If I’d have let it, my AI agent would happily have run off to compare neighbours’ floor areas by querying the Gov.uk Energy Performance Certificate API; it would have measured neighbours’ extensions from Ordnance Survey; downloaded Land Registry’s historic house price dataset; searched property websites for number of bedrooms; and researched how best to craft an appeal over my council tax band to the Valuation Office Agency. It would then have written a far better appeal letter than I ever could and submitted it on my behalf. Just like that – all without any intervention on my part.

Now I might still have lost the appeal, but the cost to me in time and hassle would have been negligible compared to even three months ago – one click and about 12p, which is the most expensive it’ll ever be. The friction that stops people from appealing their council tax band just disappeared. Ditto every other public service.

Now what?

Agentic flooding

Welcome to the new frontier of “agentic flooding”, a term coined by Chris Schmitz, a PhD student at Berlin’s Centre for Digital Governance. He’s created a dashboard highlighting increased demand for public services which might be attributed to citizens’ use of AI.
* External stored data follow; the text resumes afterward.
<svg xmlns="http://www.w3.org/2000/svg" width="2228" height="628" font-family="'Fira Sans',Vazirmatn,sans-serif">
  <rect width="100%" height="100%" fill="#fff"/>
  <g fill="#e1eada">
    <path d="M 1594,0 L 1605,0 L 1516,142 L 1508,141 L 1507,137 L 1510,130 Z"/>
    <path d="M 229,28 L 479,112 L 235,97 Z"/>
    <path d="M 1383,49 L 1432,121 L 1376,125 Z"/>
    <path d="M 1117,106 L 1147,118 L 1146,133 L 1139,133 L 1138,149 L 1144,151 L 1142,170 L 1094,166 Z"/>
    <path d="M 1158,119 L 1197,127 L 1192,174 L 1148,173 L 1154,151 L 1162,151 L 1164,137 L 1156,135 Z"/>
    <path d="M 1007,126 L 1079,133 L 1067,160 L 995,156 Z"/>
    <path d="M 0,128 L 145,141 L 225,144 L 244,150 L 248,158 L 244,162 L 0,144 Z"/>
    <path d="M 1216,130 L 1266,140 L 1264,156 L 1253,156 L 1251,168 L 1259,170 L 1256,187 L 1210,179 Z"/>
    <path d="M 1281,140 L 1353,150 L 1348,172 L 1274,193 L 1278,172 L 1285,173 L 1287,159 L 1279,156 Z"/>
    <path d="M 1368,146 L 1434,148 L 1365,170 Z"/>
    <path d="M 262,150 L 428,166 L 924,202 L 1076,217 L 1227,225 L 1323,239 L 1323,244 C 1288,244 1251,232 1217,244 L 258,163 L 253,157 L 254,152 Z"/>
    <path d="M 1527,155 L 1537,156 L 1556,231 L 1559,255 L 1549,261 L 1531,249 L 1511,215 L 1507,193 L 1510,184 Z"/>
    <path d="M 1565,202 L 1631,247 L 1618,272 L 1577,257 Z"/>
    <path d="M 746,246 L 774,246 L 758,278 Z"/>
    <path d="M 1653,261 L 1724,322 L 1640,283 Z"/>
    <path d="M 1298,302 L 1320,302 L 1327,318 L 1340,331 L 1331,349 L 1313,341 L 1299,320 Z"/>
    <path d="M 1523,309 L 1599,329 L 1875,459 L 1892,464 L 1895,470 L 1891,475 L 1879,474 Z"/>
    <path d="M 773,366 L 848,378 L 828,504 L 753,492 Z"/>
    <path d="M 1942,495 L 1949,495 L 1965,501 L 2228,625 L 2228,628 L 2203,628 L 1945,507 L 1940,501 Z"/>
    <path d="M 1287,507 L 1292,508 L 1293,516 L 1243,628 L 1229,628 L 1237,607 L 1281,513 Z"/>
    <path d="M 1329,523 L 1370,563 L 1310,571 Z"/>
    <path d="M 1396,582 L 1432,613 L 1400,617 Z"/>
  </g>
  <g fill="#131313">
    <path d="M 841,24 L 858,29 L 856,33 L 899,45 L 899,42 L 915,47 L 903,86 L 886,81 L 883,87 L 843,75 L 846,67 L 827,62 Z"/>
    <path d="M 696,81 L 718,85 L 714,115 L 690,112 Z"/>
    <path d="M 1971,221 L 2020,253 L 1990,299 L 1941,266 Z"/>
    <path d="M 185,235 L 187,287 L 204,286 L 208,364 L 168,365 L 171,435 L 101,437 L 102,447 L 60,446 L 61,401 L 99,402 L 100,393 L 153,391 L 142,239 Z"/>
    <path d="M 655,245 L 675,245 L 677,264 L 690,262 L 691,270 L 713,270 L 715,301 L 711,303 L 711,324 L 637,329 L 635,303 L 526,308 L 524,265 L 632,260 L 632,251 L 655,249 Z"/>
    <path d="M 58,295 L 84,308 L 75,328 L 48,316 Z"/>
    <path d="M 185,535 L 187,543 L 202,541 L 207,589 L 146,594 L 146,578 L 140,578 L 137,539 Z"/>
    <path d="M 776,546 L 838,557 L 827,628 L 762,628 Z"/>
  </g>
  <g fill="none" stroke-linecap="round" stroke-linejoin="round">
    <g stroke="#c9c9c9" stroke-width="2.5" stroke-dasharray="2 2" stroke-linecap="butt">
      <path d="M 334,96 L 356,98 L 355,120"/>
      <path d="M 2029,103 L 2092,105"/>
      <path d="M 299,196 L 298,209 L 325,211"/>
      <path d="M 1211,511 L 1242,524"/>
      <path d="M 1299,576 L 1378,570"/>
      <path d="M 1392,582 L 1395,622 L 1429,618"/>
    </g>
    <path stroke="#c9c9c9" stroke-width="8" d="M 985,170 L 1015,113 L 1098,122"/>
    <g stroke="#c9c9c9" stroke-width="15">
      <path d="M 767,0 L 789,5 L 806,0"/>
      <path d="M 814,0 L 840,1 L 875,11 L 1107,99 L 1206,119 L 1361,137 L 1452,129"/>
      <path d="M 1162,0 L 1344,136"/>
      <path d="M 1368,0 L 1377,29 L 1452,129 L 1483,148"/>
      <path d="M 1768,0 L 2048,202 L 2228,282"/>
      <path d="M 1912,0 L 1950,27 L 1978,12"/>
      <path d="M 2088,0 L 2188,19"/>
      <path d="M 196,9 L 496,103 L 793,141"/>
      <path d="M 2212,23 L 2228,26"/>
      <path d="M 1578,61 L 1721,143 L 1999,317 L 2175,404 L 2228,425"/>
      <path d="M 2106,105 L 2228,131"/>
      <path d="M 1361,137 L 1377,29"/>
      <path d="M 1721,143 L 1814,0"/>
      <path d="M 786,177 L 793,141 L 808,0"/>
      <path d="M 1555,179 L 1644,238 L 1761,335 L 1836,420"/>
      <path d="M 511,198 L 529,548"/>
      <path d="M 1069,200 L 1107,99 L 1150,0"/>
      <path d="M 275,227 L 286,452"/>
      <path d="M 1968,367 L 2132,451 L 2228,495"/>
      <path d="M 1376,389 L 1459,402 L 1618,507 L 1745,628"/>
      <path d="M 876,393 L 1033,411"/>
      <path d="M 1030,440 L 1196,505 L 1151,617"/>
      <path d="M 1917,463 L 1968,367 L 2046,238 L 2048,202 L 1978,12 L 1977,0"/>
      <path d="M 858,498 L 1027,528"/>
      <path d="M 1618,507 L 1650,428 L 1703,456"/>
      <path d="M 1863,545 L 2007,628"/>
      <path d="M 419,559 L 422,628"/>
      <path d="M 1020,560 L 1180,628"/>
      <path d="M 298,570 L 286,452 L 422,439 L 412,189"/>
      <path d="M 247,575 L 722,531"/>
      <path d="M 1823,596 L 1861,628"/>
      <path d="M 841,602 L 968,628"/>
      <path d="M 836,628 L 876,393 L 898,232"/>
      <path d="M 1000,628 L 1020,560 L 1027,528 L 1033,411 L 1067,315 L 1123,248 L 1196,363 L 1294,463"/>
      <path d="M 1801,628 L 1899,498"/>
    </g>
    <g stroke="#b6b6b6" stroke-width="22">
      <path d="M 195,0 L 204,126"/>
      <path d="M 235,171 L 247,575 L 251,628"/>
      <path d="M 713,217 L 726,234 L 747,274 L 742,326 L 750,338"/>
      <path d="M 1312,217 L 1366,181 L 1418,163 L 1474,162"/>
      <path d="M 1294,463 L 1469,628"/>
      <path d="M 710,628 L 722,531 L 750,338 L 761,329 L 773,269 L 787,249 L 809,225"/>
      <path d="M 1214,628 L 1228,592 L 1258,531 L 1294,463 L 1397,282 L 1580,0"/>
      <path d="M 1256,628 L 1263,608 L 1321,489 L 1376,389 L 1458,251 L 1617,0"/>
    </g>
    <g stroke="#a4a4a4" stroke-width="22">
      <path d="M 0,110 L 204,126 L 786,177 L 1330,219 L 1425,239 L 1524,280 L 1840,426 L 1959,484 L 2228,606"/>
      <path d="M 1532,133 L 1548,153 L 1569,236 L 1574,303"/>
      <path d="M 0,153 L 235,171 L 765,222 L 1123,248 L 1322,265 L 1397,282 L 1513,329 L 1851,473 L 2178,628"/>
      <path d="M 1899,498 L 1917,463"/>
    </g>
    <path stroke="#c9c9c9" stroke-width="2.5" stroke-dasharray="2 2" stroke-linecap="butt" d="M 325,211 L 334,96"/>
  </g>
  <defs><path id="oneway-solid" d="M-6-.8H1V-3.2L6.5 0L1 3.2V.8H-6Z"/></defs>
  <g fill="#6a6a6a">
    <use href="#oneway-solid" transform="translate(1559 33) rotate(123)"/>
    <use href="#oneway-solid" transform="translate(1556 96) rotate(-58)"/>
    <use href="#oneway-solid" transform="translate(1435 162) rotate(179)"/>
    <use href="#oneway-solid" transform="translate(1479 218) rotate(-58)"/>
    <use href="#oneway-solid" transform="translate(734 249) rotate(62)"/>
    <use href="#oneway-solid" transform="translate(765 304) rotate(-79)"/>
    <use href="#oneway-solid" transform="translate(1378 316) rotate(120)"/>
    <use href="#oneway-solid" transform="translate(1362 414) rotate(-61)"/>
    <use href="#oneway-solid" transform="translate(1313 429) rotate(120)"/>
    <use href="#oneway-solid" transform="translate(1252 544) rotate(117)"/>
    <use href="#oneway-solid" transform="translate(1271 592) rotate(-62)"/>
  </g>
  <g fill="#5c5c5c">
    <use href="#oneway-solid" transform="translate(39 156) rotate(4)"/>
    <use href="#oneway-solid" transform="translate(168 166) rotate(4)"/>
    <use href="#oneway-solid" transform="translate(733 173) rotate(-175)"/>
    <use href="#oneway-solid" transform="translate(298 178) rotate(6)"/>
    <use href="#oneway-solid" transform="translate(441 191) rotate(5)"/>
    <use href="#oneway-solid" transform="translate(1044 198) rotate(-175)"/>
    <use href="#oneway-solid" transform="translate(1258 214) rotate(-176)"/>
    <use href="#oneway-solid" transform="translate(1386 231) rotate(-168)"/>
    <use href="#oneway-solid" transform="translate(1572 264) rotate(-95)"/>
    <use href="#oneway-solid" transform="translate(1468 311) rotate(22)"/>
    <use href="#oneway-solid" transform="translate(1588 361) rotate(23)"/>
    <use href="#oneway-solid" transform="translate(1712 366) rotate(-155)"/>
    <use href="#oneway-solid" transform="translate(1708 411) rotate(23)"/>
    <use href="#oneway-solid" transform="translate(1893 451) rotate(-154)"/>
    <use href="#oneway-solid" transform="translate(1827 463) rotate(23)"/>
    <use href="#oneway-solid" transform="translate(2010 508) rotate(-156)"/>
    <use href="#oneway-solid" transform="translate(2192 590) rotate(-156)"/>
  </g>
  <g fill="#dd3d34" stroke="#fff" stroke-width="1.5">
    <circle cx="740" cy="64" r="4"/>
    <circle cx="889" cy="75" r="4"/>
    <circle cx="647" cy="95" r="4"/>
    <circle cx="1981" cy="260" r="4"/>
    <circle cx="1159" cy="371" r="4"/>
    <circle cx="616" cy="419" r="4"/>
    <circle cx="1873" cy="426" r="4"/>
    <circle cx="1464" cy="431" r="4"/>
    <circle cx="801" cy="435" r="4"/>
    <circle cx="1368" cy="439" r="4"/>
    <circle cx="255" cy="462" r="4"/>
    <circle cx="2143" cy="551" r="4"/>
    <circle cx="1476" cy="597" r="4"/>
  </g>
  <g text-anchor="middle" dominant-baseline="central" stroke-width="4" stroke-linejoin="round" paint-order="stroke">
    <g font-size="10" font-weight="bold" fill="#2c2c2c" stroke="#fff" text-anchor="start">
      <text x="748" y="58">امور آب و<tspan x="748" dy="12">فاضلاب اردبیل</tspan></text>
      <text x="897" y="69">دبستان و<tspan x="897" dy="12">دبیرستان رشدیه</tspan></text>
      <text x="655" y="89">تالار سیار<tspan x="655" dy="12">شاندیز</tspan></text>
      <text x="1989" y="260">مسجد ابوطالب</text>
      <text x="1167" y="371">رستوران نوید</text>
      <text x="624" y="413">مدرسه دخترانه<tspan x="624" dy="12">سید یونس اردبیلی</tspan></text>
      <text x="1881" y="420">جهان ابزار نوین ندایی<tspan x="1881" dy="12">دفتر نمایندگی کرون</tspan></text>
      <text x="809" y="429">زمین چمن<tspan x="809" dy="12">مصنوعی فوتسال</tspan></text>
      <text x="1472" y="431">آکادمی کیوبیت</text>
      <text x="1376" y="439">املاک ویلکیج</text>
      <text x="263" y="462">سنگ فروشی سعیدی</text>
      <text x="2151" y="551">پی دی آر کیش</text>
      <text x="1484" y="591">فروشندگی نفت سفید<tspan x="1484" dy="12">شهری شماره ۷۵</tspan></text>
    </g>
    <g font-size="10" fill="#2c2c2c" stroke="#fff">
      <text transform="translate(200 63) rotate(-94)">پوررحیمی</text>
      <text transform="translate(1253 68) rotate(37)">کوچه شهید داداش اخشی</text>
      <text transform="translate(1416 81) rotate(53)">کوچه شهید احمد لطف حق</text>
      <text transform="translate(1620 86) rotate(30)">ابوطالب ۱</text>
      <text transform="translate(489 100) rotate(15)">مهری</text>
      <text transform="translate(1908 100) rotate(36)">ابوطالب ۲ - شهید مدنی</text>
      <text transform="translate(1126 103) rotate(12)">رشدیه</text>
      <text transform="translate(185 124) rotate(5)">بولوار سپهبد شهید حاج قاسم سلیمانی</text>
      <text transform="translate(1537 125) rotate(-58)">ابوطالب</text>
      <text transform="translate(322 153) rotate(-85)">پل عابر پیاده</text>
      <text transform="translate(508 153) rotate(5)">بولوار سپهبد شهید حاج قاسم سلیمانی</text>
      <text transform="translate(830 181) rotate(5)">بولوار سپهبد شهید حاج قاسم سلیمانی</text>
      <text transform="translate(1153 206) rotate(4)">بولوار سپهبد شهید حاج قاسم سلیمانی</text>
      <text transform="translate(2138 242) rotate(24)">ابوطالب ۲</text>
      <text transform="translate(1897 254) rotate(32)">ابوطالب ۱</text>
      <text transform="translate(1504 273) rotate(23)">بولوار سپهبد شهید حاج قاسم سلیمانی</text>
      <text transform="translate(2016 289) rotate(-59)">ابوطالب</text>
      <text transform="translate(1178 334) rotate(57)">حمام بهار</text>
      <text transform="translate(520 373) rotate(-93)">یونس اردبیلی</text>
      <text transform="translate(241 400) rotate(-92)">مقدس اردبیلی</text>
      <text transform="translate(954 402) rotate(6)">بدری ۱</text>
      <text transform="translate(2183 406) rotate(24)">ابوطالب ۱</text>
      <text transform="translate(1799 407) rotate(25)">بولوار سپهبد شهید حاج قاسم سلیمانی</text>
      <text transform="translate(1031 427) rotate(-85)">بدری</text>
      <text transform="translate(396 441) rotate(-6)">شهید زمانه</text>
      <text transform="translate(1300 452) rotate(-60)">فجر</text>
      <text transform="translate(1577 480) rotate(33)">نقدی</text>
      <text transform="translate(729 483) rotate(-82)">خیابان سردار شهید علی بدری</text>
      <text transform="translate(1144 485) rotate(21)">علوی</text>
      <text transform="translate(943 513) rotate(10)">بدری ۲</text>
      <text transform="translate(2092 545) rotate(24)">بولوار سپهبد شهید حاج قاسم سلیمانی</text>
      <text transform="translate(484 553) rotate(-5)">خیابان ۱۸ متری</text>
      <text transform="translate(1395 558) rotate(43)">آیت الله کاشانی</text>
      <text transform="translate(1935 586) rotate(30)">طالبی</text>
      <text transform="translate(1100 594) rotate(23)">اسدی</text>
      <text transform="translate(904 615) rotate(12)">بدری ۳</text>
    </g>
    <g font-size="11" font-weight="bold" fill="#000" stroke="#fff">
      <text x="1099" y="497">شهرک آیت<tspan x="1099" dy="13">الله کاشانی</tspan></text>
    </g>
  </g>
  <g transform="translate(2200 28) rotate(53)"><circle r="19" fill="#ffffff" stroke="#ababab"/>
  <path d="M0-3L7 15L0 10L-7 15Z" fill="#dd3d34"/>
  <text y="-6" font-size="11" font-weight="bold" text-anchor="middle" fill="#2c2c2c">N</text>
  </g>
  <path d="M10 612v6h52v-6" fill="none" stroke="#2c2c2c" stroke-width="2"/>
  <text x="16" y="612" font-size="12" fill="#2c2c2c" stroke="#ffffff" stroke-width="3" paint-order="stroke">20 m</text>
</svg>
For example, benefit appeals to the Department for Work and Pensions have increased by over 60% since the first benefit-specific AI tools appeared in 2022. And this was before AI agents appeared on the scene at the end of 2025.

Governments are not remotely ready for the coming explosion in demand for their services driven by AI agents. It might take a couple of years, but it’s coming.

Much of this demand will be entirely legitimate. Some of it doubtless will be fraudulent. But demand is demand, and AI agents don’t ever get bored – they negate the friction that used to keep demand in check.

Adding more friction to restrict AI agents would see the government kicking off an AI arms race against its citizens in which both sides lose. Instead, governments will need to clarify – if not tighten – countless rules, policies, processes and regulations, otherwise public services risk being swamped. Along the way, policy grey areas will be eliminated, and that’ll be a loss.

All this won’t be popular, particularly if done in a hurry in response to a crisis.

There’s been a great emphasis in Whitehall on using AI to write better policy papers. I hope they’re using AI to explore the myriad tricky policy responses required to respond to the imminent explosion in demand.

Oh, and by the way – the same will apply for the private sector.

Tom Loosemore is a partner at consultancy Public Digital.